With vacancy rates at an all-time low of 5.1%, and demand seemingly unremittingly optimistic, some Czech developers are again taking to speculative projects. According to Colliers' Prague office, 2015 saw delivery of 563,000 sqm of new space, the best year since the financial crisis of 2008, and the current pipeline of 303,500 sqm (the bulk due for completion in the first quarter of this year) comprises 38% speculative build. These include Mountpark, a 44,000 sqm development near Plzen by USAA-Realco, described by Hlobel as “probably the largest” speculative development in the region right now.
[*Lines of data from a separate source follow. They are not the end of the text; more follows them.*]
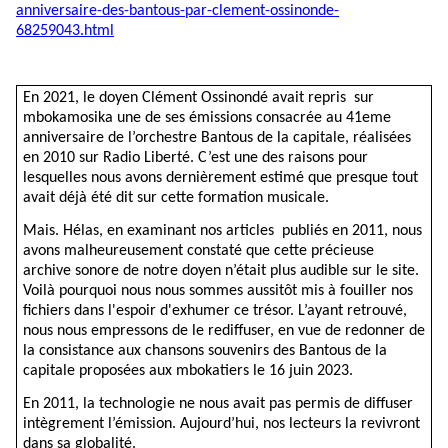
anniversaire-des-bantous-par-clement-ossinonde-
68259043.html
En 2021, le doyen Clément Ossinondé avait repris sur
mbokamosika une de ses émissions consacrée au 41eme
anniversaire de l’orchestre Bantous de la capitale, réalisées
en 2010 sur Radio Liberté. C’est une des raisons pour
lesquelles nous avons dernièrement estimé que presque tout
avait déjà été dit sur cette formation musicale.
Mais. Hélas, en examinant nos articles publiés en 2011, nous
avons malheureusement constaté que cette précieuse
archive sonore de notre doyen n’était plus audible sur le site.
Voilà pourquoi nous nous sommes aussitôt mis à fouiller nos
fichiers dans l'espoir d'exhumer ce trésor. L’ayant retrouvé,
nous nous empressons de le rediffuser, en vue de redonner de
la consistance aux chansons souvenirs des Bantous de la
capitale proposées aux mbokatiers le 16 juin 2023.
En 2011, la technologie ne nous avait pas permis de diffuser
intègrement l’émission. Aujourd’hui, nos lecteurs la revivront
dans sa globalité.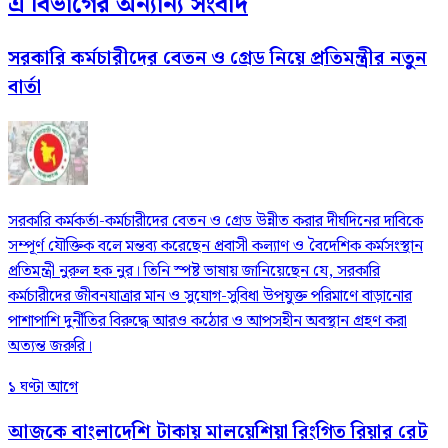
এ বিভাগের অন্যান্য সংবাদ
সরকারি কর্মচারীদের বেতন ও গ্রেড নিয়ে প্রতিমন্ত্রীর নতুন
বার্তা
সরকারি কর্মকর্তা-কর্মচারীদের বেতন ও গ্রেড উন্নীত করার দীর্ঘদিনের দাবিকে
সম্পূর্ণ যৌক্তিক বলে মন্তব্য করেছেন প্রবাসী কল্যাণ ও বৈদেশিক কর্মসংস্থান
প্রতিমন্ত্রী নুরুল হক নুর। তিনি স্পষ্ট ভাষায় জানিয়েছেন যে, সরকারি
কর্মচারীদের জীবনযাত্রার মান ও সুযোগ-সুবিধা উপযুক্ত পরিমাণে বাড়ানোর
পাশাপাশি দুর্নীতির বিরুদ্ধে আরও কঠোর ও আপসহীন অবস্থান গ্রহণ করা
অত্যন্ত জরুরি।
১ ঘণ্টা আগে
আজকে বাংলাদেশি টাকায় মালয়েশিয়া রিংগিত রিয়ার রেট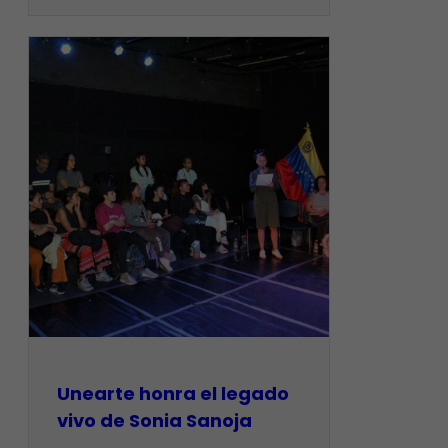
Unearte honra el legado
vivo de Sonia Sanoja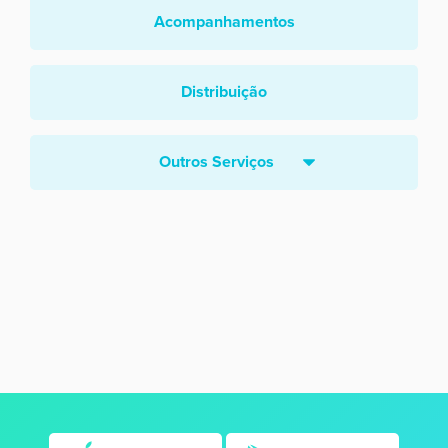
Acompanhamentos
Distribuição
Outros Serviços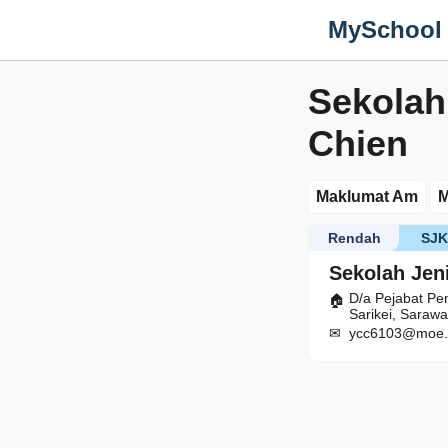
MySchool
Sekolah
Chien
Maklumat Am
M
Rendah
SJ
Sekolah Jen
D/a Pejabat Pe
Sarikei, Saraw
ycc6103@moe.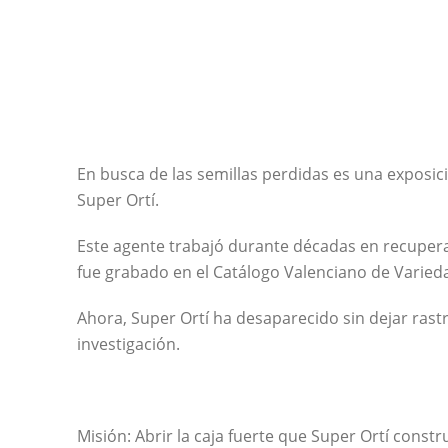
» ESCAPE ROO
Hacia un modelo de producció
ecológico, responsable y sosten
En busca de las semillas perdidas es una exposici
Super Ortí.
Este agente trabajó durante décadas en recuperar
fue grabado en el Catálogo Valenciano de Varieda
Ahora, Super Ortí ha desaparecido sin dejar rast
investigación.
Misión: Abrir la caja fuerte que Super Ortí const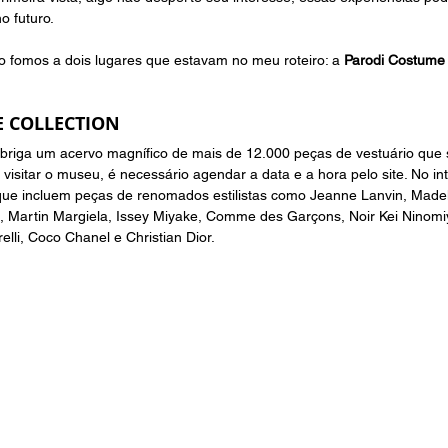
o futuro.
 fomos a dois lugares que estavam no meu roteiro: a 
Parodi Costume 
 COLLECTION 
abriga um acervo magnífico de mais de 12.000 peças de vestuário que
visitar o museu, é necessário agendar a data e a hora pelo site. No int
que incluem peças de renomados estilistas como Jeanne Lanvin, Madel
, Martin Margiela, Issey Miyake, Comme des Garçons, Noir Kei Ninomi
lli, Coco Chanel e Christian Dior.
The immediate futures for industrial in Poland and the Czech Republic certainly look positive. As Cushman's Listowski puts it: “The low vacancy rate is a bit of an issue, there is a time lag of space coming to market... but, generally speaking, the market is extremely healthy, and we're looking forward to breaking some more records this year.”
Feeling little bit Hungary
Compared to the frenzied activity to the north, the Slovak and Hungarian industrial sectors appear positively torpid, with gross take-up of just 246,000 sqm and 354,000 sqm respectively in 2015. Nonetheless, participants in both markets insist that trends are positive.
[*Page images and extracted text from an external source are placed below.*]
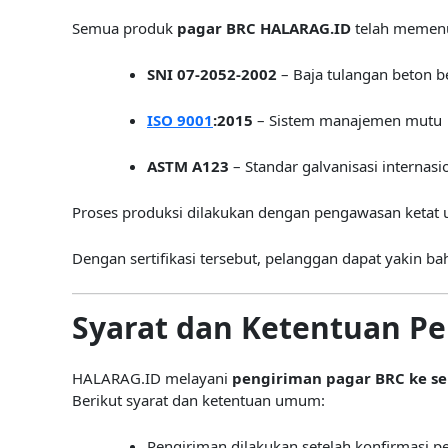
Semua produk
pagar BRC HALARAG.ID
telah memenuh
SNI 07-2052-2002
– Baja tulangan beton be
ISO 9001
:2015
– Sistem manajemen mutu
ASTM A123
– Standar galvanisasi internasi
Proses produksi dilakukan dengan pengawasan ketat un
Dengan sertifikasi tersebut, pelanggan dapat yakin 
Syarat dan Ketentuan P
HALARAG.ID melayani
pengiriman pagar BRC ke sel
Berikut syarat dan ketentuan umum:
Pengiriman dilakukan setelah konfirmasi 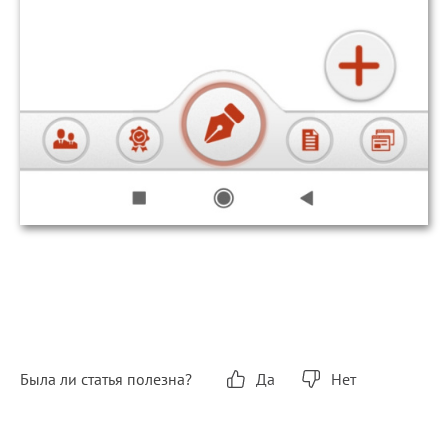
Была ли статья полезна?
Да
Нет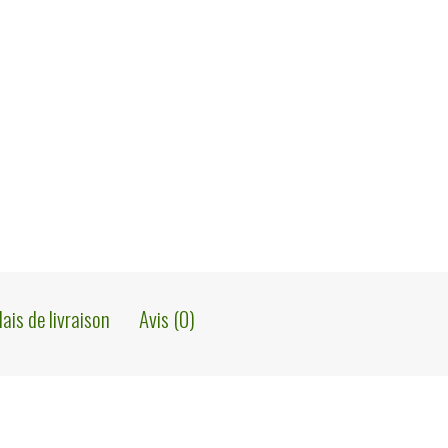
lais de livraison
Avis (0)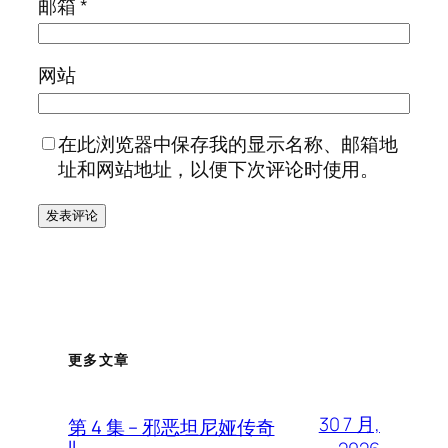
邮箱
*
网站
在此浏览器中保存我的显示名称、邮箱地
址和网站地址，以便下次评论时使用。
更多文章
30 7 月,
第 4 集 – 邪恶坦尼娅传奇
II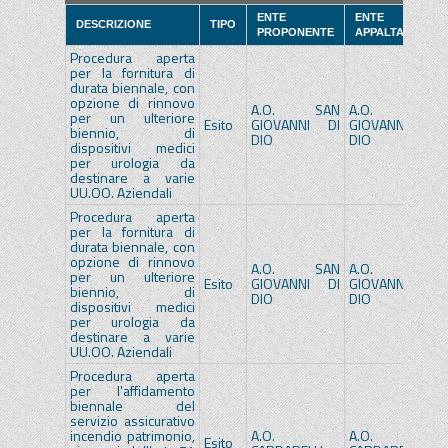
ENTE
ENTE
DESCRIZIONE
TIPO
PROPONENTE
APPALTANTE
Procedura aperta
per la fornitura di
durata biennale, con
opzione di rinnovo
A.O. SAN
A.O. SAN
per un ulteriore
Esito
GIOVANNI DI
GIOVANNI DI
biennio, di
DIO
DIO
dispositivi medici
per urologia da
destinare a varie
UU.OO. Aziendali
Procedura aperta
per la fornitura di
durata biennale, con
opzione di rinnovo
A.O. SAN
A.O. SAN
per un ulteriore
Esito
GIOVANNI DI
GIOVANNI DI
biennio, di
DIO
DIO
dispositivi medici
per urologia da
destinare a varie
UU.OO. Aziendali
Procedura aperta
per l'affidamento
biennale del
servizio assicurativo
incendio patrimonio,
A.O.
A.O.
Esito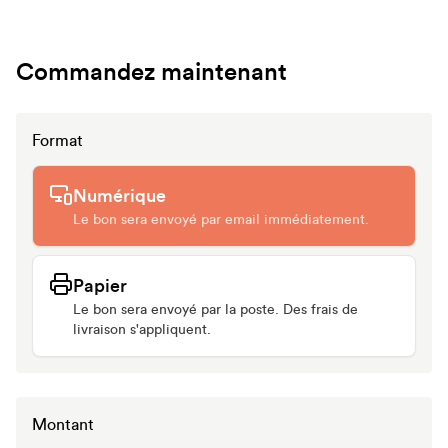
Commandez maintenant
Format
Numérique
Le bon sera envoyé par email immédiatement.
Papier
Le bon sera envoyé par la poste. Des frais de
livraison s'appliquent.
Montant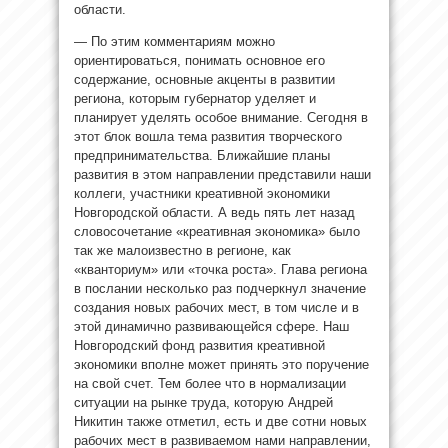
области.
— По этим комментариям можно
ориентироваться, понимать основное его
содержание, основные акценты в развитии
региона, которым губернатор уделяет и
планирует уделять особое внимание. Сегодня в
этот блок вошла тема развития творческого
предпринимательства. Ближайшие планы
развития в этом направлении представили наши
коллеги, участники креативной экономики
Новгородской области. А ведь пять лет назад
словосочетание «креативная экономика» было
так же малоизвестно в регионе, как
«кванториум» или «точка роста». Глава региона
в послании несколько раз подчеркнул значение
создания новых рабочих мест, в том числе и в
этой динамично развивающейся сфере. Наш
Новгородский фонд развития креативной
экономики вполне может принять это поручение
на свой счет. Тем более что в нормализации
ситуации на рынке труда, которую Андрей
Никитин также отметил, есть и две сотни новых
рабочих мест в развиваемом нами направлении,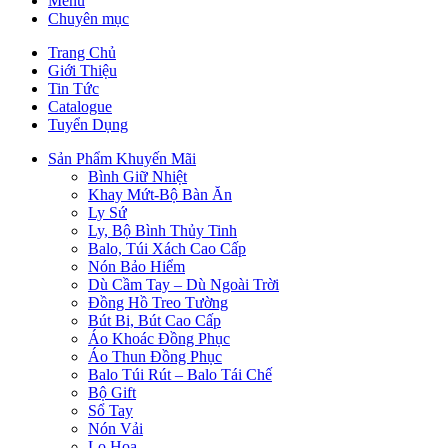
Menu
Chuyên mục
Trang Chủ
Giới Thiệu
Tin Tức
Catalogue
Tuyển Dụng
Sản Phẩm Khuyến Mãi
Bình Giữ Nhiệt
Khay Mứt-Bộ Bàn Ăn
Ly Sứ
Ly, Bộ Bình Thủy Tinh
Balo, Túi Xách Cao Cấp
Nón Bảo Hiểm
Dù Cầm Tay – Dù Ngoài Trời
Đồng Hồ Treo Tường
Bút Bi, Bút Cao Cấp
Áo Khoác Đồng Phục
Áo Thun Đồng Phục
Balo Túi Rút – Balo Tái Chế
Bộ Gift
Sổ Tay
Nón Vải
Lọ Hoa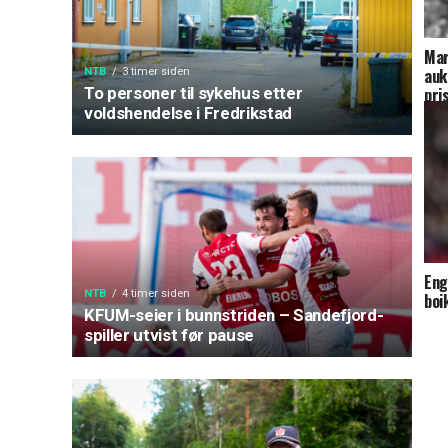
Mar
auk
NTB
3 timer siden
To personer til sykehus etter
pri
voldshendelse i Fredrikstad
Eng
NTB
4 timer siden
boi
KFUM-seier i bunnstriden – Sandefjord-
spiller utvist før pause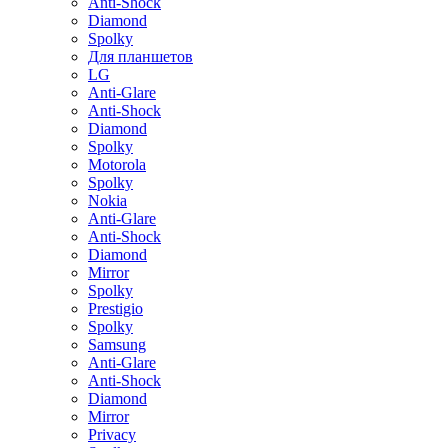
Anti-Shock
Diamond
Spolky
Для планшетов
LG
Anti-Glare
Anti-Shock
Diamond
Spolky
Motorola
Spolky
Nokia
Anti-Glare
Anti-Shock
Diamond
Mirror
Spolky
Prestigio
Spolky
Samsung
Anti-Glare
Anti-Shock
Diamond
Mirror
Privacy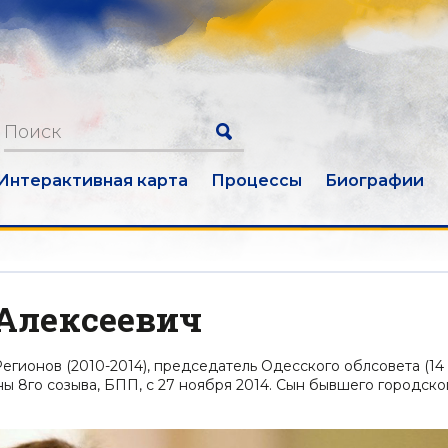
Интерактивная карта
Процессы
Биографии
 Алексеевич
егионов (2010-2014), председатель Одесского облсовета (14
ины 8го созыва, БПП, с 27 ноября 2014. Сын бывшего городско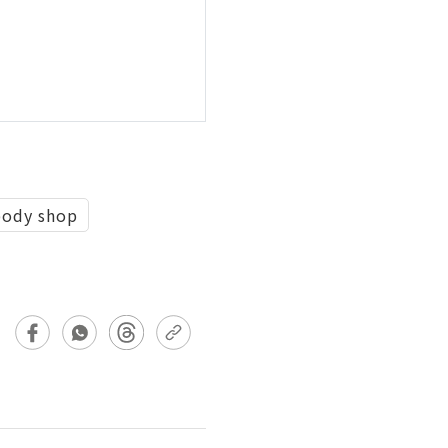
body shop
“The [Slovak] economy is growing, and so is demand for warehouses. What is becoming a trend is [interest] in new locations, not only the western part of Slovakia, but also the eastern part. This has not been seen in the past two to three years,” says Martin Hudak, head of Industrial for Cushman & Wakefield in Bratislava.
With new delivery at 80,000 sqm last year and total industrial space at 1.34mn sqm, Slovak vacancy levels are now just 3%, the lowest in the region – conditions which support Hudak's optimism.
Hungary – which effectively means Budapest – is a decidedly poor performer. Despite boasting an excellent motorway system, along with a government pledge to make logistics a priority for development, industrial real estate saw just one new development, comprising a mere 5,000 sqm last year – bringing the total stock to 1.9mn sqm.
Cushman's Hlobel admits that the country “has been suffering a bit from the political situation”, but insists that “over the last 24 months” things have improved. “You can see it on the vacancy level, which dropped from 22% in 2013, down to 11% in 2015,” he says, “and we can see new developers coming to the market as they see potential”.
But even this reduced vacancy level is twice that of Poland and the Czech Republic. And real estate professionals fail to mention the catastrophically mishandled introduction of the Ekaer goods registration system, which was ostensibly designed to reduce VAT fraud, but which gave hauliers sleepless nights and rising labour costs.
While the Hungarian government champions Ekaer as a success, logistics operators continue to tell bne IntelliNews it is an operational and financial burden that damages competitiveness. There are, doubtless, many factors involved, but the abysmal performance of Hungary's industrial sector relative to its northern peers does not support the government's positive take on its Ekaer system.